**DATA TO USE:**
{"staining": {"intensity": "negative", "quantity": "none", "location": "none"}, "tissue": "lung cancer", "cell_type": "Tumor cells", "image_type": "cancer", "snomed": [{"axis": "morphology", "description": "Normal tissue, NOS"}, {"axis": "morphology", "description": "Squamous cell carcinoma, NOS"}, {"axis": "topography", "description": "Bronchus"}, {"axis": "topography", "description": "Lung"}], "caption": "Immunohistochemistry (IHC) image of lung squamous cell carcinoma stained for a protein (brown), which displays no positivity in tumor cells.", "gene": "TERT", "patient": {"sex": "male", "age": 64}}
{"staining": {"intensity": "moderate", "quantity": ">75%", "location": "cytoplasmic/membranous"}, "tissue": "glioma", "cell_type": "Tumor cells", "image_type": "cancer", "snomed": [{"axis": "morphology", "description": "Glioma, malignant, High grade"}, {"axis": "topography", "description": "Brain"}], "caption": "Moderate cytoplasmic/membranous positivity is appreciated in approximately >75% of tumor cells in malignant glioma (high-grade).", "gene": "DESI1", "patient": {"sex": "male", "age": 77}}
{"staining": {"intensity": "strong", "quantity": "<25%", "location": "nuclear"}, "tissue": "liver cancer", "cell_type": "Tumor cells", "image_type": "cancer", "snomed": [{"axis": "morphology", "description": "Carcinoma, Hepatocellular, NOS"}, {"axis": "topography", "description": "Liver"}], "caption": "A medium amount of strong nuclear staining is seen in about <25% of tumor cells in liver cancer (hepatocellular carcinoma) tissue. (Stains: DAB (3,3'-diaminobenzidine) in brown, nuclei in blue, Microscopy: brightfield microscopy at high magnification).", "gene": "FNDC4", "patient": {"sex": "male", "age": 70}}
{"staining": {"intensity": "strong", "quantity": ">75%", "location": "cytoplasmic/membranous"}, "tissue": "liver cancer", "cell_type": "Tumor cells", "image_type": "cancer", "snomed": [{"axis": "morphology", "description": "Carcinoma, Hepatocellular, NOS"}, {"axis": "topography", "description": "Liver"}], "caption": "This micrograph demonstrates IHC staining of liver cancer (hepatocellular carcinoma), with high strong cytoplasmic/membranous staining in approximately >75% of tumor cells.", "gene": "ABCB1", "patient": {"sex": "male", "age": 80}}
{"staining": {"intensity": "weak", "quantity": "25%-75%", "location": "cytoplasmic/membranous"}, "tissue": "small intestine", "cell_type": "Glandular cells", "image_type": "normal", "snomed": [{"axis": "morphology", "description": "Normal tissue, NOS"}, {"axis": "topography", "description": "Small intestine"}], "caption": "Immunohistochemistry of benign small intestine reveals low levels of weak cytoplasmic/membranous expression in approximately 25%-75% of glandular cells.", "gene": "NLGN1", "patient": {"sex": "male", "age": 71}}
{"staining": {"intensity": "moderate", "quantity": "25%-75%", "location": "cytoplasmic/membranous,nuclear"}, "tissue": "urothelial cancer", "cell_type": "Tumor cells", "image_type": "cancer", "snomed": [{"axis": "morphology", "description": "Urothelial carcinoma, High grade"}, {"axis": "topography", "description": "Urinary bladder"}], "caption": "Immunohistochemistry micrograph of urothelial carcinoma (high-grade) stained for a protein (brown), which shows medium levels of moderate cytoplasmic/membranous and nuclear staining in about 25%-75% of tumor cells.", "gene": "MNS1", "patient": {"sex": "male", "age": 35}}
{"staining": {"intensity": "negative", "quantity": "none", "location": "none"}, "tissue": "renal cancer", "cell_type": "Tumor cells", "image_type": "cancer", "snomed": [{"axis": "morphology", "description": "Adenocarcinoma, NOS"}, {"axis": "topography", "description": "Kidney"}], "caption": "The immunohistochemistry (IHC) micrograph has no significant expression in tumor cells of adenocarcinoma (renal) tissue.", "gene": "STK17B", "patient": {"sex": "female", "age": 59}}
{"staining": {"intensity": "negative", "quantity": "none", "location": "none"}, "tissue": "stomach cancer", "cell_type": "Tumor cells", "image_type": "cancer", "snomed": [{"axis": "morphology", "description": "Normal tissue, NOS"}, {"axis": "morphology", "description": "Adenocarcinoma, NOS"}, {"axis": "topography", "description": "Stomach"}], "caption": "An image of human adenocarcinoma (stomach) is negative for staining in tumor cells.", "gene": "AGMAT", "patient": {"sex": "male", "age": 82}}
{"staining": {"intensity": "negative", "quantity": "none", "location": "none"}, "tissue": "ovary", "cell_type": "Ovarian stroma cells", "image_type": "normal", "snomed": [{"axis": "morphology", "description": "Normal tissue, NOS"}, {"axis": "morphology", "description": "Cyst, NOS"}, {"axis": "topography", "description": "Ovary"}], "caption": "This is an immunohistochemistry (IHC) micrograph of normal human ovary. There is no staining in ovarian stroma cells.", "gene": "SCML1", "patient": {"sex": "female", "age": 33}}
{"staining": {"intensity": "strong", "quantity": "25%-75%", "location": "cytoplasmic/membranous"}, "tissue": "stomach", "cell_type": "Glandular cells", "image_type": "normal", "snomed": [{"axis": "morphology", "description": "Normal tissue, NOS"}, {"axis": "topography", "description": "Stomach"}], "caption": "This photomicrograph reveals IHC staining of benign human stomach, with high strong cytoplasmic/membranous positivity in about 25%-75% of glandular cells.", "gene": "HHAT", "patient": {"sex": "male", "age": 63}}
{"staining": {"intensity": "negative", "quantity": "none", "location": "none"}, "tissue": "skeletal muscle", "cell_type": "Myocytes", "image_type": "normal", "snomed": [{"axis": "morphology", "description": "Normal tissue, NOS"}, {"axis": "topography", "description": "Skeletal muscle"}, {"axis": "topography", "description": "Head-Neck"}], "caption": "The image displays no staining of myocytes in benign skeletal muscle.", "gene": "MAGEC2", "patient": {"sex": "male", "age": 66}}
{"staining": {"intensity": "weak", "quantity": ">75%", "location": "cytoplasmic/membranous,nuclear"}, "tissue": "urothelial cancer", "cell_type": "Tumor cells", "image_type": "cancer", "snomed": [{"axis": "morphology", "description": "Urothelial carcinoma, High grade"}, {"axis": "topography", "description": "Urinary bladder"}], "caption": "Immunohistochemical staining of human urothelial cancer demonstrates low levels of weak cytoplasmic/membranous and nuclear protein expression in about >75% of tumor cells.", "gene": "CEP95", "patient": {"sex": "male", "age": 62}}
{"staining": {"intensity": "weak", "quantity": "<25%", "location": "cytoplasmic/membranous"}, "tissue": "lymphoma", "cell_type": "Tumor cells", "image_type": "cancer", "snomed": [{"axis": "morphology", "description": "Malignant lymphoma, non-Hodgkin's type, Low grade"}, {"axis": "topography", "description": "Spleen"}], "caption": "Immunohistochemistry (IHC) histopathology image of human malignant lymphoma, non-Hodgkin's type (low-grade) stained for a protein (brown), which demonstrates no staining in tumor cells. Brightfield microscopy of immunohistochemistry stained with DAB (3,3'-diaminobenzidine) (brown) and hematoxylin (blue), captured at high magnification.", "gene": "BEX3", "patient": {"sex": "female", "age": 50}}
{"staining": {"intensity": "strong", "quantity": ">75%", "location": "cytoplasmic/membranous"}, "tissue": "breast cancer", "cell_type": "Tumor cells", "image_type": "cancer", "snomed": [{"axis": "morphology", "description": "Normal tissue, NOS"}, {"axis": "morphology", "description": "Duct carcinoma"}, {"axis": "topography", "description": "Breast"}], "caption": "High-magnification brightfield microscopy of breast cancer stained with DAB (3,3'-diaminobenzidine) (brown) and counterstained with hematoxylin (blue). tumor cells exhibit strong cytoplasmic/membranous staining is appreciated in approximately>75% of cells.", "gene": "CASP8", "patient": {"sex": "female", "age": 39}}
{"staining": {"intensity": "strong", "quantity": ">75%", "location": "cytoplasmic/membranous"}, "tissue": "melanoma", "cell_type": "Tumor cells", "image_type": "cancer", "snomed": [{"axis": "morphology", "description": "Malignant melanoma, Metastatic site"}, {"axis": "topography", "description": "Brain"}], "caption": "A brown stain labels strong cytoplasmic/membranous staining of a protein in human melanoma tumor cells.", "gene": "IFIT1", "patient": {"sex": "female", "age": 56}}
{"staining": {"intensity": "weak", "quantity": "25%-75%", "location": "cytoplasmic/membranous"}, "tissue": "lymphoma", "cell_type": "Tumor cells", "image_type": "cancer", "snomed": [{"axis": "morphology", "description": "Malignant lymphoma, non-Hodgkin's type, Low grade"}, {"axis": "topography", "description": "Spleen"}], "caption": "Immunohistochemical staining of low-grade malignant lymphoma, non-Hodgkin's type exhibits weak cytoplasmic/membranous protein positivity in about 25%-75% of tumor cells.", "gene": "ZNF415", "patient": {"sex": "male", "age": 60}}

**WHAT THIS TASK INVOLVES:** Your response should hold the lines from the first line of the entries above through the line with "medium amount of", each retyped exactly, and nothing else.

**ANSWER TO THE PROBLEM:**
{"staining": {"intensity": "negative", "quantity": "none", "location": "none"}, "tissue": "lung cancer", "cell_type": "Tumor cells", "image_type": "cancer", "snomed": [{"axis": "morphology", "description": "Normal tissue, NOS"}, {"axis": "morphology", "description": "Squamous cell carcinoma, NOS"}, {"axis": "topography", "description": "Bronchus"}, {"axis": "topography", "description": "Lung"}], "caption": "Immunohistochemistry (IHC) image of lung squamous cell carcinoma stained for a protein (brown), which displays no positivity in tumor cells.", "gene": "TERT", "patient": {"sex": "male", "age": 64}}
{"staining": {"intensity": "moderate", "quantity": ">75%", "location": "cytoplasmic/membranous"}, "tissue": "glioma", "cell_type": "Tumor cells", "image_type": "cancer", "snomed": [{"axis": "morphology", "description": "Glioma, malignant, High grade"}, {"axis": "topography", "description": "Brain"}], "caption": "Moderate cytoplasmic/membranous positivity is appreciated in approximately >75% of tumor cells in malignant glioma (high-grade).", "gene": "DESI1", "patient": {"sex": "male", "age": 77}}
{"staining": {"intensity": "strong", "quantity": "<25%", "location": "nuclear"}, "tissue": "liver cancer", "cell_type": "Tumor cells", "image_type": "cancer", "snomed": [{"axis": "morphology", "description": "Carcinoma, Hepatocellular, NOS"}, {"axis": "topography", "description": "Liver"}], "caption": "A medium amount of strong nuclear staining is seen in about <25% of tumor cells in liver cancer (hepatocellular carcinoma) tissue. (Stains: DAB (3,3'-diaminobenzidine) in brown, nuclei in blue, Microscopy: brightfield microscopy at high magnification).", "gene": "FNDC4", "patient": {"sex": "male", "age": 70}}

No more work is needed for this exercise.